▶ **The data**:

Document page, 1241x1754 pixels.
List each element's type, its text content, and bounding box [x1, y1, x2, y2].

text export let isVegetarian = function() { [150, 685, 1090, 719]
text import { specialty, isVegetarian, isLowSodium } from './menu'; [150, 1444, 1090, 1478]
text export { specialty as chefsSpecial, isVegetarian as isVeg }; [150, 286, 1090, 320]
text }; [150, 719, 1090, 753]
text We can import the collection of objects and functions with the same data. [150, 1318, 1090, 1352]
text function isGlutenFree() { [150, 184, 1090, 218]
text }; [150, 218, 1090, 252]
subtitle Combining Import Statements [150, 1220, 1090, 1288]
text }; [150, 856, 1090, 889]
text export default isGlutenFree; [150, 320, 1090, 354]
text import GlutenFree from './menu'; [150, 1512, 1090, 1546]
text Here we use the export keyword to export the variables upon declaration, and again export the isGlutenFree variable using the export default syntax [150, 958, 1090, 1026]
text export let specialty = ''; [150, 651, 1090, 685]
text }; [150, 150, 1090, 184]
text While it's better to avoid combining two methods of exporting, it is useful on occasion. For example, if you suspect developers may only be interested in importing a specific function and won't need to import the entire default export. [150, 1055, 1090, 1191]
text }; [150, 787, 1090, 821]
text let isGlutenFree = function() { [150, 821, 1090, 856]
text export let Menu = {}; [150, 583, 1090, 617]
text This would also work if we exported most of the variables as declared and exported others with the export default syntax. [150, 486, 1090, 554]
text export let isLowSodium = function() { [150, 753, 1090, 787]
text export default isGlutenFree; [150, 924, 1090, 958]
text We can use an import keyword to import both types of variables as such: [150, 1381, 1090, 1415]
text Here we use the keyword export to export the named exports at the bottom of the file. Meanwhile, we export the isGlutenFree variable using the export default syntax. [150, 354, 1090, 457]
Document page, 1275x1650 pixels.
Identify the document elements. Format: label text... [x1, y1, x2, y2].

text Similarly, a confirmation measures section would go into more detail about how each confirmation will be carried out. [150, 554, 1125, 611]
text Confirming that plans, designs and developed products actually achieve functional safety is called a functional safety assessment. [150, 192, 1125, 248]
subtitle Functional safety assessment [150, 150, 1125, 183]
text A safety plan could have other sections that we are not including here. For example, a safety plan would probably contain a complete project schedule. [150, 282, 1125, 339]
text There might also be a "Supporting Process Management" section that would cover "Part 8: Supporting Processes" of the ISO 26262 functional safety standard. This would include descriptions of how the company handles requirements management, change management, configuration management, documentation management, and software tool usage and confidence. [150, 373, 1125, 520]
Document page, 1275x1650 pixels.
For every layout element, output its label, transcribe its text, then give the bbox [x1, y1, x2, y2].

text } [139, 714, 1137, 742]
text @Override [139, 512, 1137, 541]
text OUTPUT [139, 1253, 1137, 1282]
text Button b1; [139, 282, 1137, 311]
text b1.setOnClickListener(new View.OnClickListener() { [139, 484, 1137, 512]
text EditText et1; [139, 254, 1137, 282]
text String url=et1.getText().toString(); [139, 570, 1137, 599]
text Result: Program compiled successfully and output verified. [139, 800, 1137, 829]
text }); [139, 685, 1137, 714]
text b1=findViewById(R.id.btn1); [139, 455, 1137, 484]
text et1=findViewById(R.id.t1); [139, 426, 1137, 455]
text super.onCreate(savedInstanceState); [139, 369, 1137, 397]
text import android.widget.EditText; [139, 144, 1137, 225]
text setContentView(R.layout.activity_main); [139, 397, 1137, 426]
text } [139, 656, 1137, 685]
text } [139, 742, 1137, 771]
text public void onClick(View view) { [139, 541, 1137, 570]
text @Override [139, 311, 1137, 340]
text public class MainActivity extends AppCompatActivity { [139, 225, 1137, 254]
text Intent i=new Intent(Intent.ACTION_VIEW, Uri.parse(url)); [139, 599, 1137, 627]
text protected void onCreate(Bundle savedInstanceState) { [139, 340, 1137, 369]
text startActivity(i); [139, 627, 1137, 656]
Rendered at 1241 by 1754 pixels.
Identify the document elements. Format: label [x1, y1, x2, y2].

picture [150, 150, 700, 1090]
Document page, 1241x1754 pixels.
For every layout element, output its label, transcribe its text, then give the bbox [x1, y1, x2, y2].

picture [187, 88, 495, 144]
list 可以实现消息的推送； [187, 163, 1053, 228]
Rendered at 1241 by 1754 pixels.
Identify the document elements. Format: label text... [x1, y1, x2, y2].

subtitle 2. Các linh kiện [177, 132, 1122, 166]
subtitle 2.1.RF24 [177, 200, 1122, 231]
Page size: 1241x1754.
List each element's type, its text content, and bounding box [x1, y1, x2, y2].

▶ **Exercise goal**: The data given before this task must be transcribed exactly and in full.

▶ **Task result**:
Document page, 1241x1754 pixels.
List each element's type, its text content, and bounding box [x1, y1, x2, y2].

text export let isVegetarian = function() { [150, 685, 1090, 719]
text import { specialty, isVegetarian, isLowSodium } from './menu'; [150, 1444, 1090, 1478]
text export { specialty as chefsSpecial, isVegetarian as isVeg }; [150, 286, 1090, 320]
text }; [150, 719, 1090, 753]
text We can import the collection of objects and functions with the same data. [150, 1318, 1090, 1352]
text function isGlutenFree() { [150, 184, 1090, 218]
text }; [150, 218, 1090, 252]
subtitle Combining Import Statements [150, 1220, 1090, 1288]
text }; [150, 856, 1090, 889]
text export default isGlutenFree; [150, 320, 1090, 354]
text import GlutenFree from './menu'; [150, 1512, 1090, 1546]
text Here we use the export keyword to export the variables upon declaration, and again export the isGlutenFree variable using the export default syntax [150, 958, 1090, 1026]
text export let specialty = ''; [150, 651, 1090, 685]
text }; [150, 150, 1090, 184]
text While it's better to avoid combining two methods of exporting, it is useful on occasion. For example, if you suspect developers may only be interested in importing a specific function and won't need to import the entire default export. [150, 1055, 1090, 1191]
text }; [150, 787, 1090, 821]
text let isGlutenFree = function() { [150, 821, 1090, 856]
text export let Menu = {}; [150, 583, 1090, 617]
text This would also work if we exported most of the variables as declared and exported others with the export default syntax. [150, 486, 1090, 554]
text export let isLowSodium = function() { [150, 753, 1090, 787]
text export default isGlutenFree; [150, 924, 1090, 958]
text We can use an import keyword to import both types of variables as such: [150, 1381, 1090, 1415]
text Here we use the keyword export to export the named exports at the bottom of the file. Meanwhile, we export the isGlutenFree variable using the export default syntax. [150, 354, 1090, 457]
Document page, 1275x1650 pixels.
Identify the document elements. Format: label text... [x1, y1, x2, y2].

text Similarly, a confirmation measures section would go into more detail about how each confirmation will be carried out. [150, 554, 1125, 611]
text Confirming that plans, designs and developed products actually achieve functional safety is called a functional safety assessment. [150, 192, 1125, 248]
subtitle Functional safety assessment [150, 150, 1125, 183]
text A safety plan could have other sections that we are not including here. For example, a safety plan would probably contain a complete project schedule. [150, 282, 1125, 339]
text There might also be a "Supporting Process Management" section that would cover "Part 8: Supporting Processes" of the ISO 26262 functional safety standard. This would include descriptions of how the company handles requirements management, change management, configuration management, documentation management, and software tool usage and confidence. [150, 373, 1125, 520]
Document page, 1275x1650 pixels.
For every layout element, output its label, transcribe its text, then give the bbox [x1, y1, x2, y2].

text } [139, 714, 1137, 742]
text @Override [139, 512, 1137, 541]
text OUTPUT [139, 1253, 1137, 1282]
text Button b1; [139, 282, 1137, 311]
text b1.setOnClickListener(new View.OnClickListener() { [139, 484, 1137, 512]
text EditText et1; [139, 254, 1137, 282]
text String url=et1.getText().toString(); [139, 570, 1137, 599]
text Result: Program compiled successfully and output verified. [139, 800, 1137, 829]
text }); [139, 685, 1137, 714]
text b1=findViewById(R.id.btn1); [139, 455, 1137, 484]
text et1=findViewById(R.id.t1); [139, 426, 1137, 455]
text super.onCreate(savedInstanceState); [139, 369, 1137, 397]
text import android.widget.EditText; [139, 144, 1137, 225]
text setContentView(R.layout.activity_main); [139, 397, 1137, 426]
text } [139, 656, 1137, 685]
text } [139, 742, 1137, 771]
text public void onClick(View view) { [139, 541, 1137, 570]
text @Override [139, 311, 1137, 340]
text public class MainActivity extends AppCompatActivity { [139, 225, 1137, 254]
text Intent i=new Intent(Intent.ACTION_VIEW, Uri.parse(url)); [139, 599, 1137, 627]
text protected void onCreate(Bundle savedInstanceState) { [139, 340, 1137, 369]
text startActivity(i); [139, 627, 1137, 656]
Rendered at 1241 by 1754 pixels.
Identify the document elements. Format: label [x1, y1, x2, y2].

picture [150, 150, 700, 1090]
Document page, 1241x1754 pixels.
For every layout element, output its label, transcribe its text, then give the bbox [x1, y1, x2, y2].

picture [187, 88, 495, 144]
list 可以实现消息的推送； [187, 163, 1053, 228]
Rendered at 1241 by 1754 pixels.
Identify the document elements. Format: label text... [x1, y1, x2, y2].

subtitle 2. Các linh kiện [177, 132, 1122, 166]
subtitle 2.1.RF24 [177, 200, 1122, 231]
Page size: 1241x1754.
List each element's type, its text content, and bounding box [x1, y1, x2, y2].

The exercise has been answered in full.